For the controller that has the boot drive plugged to it, my filter driver never gets called at the above ioctl codes. Instead it only gets called at IRP_MJ_SCSI. Boot drives are treated specially by the driver and no processing is performed on boot drives

for the controller that has the data plugged in, initial SCSI operations are sent synchronously via the IRP_MJ_SCSI handler and then they are sent using the above ioctl codes (SCSI_PASS_THROUGH_DIRECT and SCSI_PASS_THROUGH).

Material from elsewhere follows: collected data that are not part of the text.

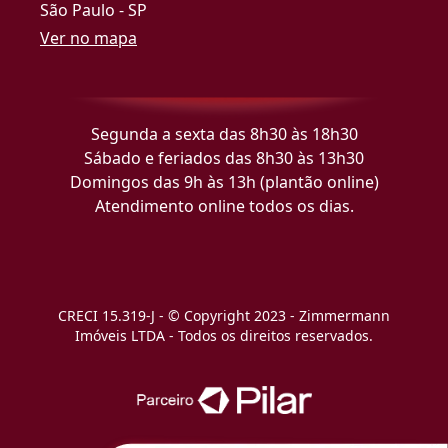
São Paulo - SP
Ver no mapa
Segunda a sexta das 8h30 às 18h30
Sábado e feriados das 8h30 às 13h30
Domingos das 9h às 13h (plantão online)
Atendimento online todos os dias.
CRECI 15.319-J - © Copyright 2023 - Zimmermann
Imóveis LTDA - Todos os direitos reservados.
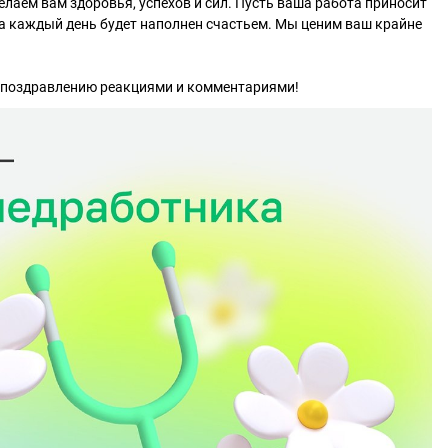
лаем вам здоровья, успехов и сил. Пусть ваша работа приносит
 а каждый день будет наполнен счастьем. Мы ценим ваш крайне
к поздравлению реакциями и комментариями!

Here is my processing for SCSI_PASS_THROUGH_DIRECT and SCSI_PASS_THROUGH IRP
I flag reads only if the CDB operation code matches one of the following values
8, 0x88, 0x28, 0xA8 (for various SCSI lengths).
These IRPs are treated specially by my driver. Everything else is just passed through

I did notice that sometimes I get 0xA1 operation code. This is a ATA_PASSTHROUGH operation code. What is the meaning of this operation code?. Otherwise I am getting 0 operation code all the time.

The reads and writes are happening just fine.

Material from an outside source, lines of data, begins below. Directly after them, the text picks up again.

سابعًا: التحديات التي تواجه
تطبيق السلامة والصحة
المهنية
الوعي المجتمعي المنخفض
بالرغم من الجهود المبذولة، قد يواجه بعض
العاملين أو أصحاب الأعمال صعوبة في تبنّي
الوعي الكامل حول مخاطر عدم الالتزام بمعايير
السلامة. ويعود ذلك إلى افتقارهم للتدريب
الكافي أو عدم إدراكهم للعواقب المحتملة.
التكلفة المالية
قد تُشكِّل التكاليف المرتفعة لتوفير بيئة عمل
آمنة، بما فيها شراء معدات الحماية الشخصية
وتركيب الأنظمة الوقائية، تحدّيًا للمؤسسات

For now if the IRP is issued by a 32-bit process, I wanted to catch that to see if I was not handling that. I am never hitting this breakpoint.

Also, what dictates whether the disk driver uses IRP_MJ_SCSI or SCSI_PASS_THROUGH/SCSI_PASS_THROUGH_DIRECT to send CDB commands to the Storport driver?. is it some combination of Flags in the device Object of the underlying controller driver.

==========================================================Code==========================================

	case IOCTL_SCSI_PASS_THROUGH:
	case IOCTL_SCSI_PASS_THROUGH_DIRECT:

		if (IoIs32bitProcess(Irp)) {
			__debugbreak();
		}
			PUCHAR pDataBuffer = nullptr;
			PCDB pcdb = nullptr;
			ULONG dataTransferLength = 0;
			UCHAR dataIn = SCSI_IOCTL_DATA_UNSPECIFIED;
			if (fcn == IOCTL_SCSI_PASS_THROUGH)
			{
				if (stack->Parameters.DeviceIoControl.InputBufferLength < sizeof(SCSI_PASS_THROUGH)) 
					break;

				PSCSI_PASS_THROUGH pPT = static_cast<PSCSI_PASS_THROUGH>(Irp->AssociatedIrp.SystemBuffer);
				pDataBuffer = (PUCHAR)(pPT) + pPT->DataBufferOffset;
				pcdb = (PCDB)pPT->Cdb;
				dataTransferLength = pPT->DataTransferLength;
				dataIn = pPT->DataIn;
			}
			else
			{
				if (stack->Parameters.DeviceIoControl.InputBufferLength < sizeof(SCSI_PASS_THROUGH_DIRECT)) 
					break;

				PSCSI_PASS_THROUGH_DIRECT pPTD = (PSCSI_PASS_THROUGH_DIRECT)Irp->AssociatedIrp.SystemBuffer;
				pDataBuffer = (PUCHAR)pPTD->DataBuffer;
				pcdb = (PCDB)(pPTD->Cdb);
				dataTransferLength = pPTD->DataTransferLength;
				dataIn = pPTD->DataIn;
			}

I was hoping that it would be SCSI reads of various types 6-byte, 12 byte 16 byte.
But it is always 0.

Well, command 0 is TEST UNIT READY, but that seems unlikely.

Also, what dictates whether the disk driver uses IRP_MJ_SCSI or SCSI_PASS_THROUGH/SCSI_PASS_THROUGH_DIRECT to send CDB commands

I don’t believe the disk driver ever uses passthrough. That comes from user-mode apps.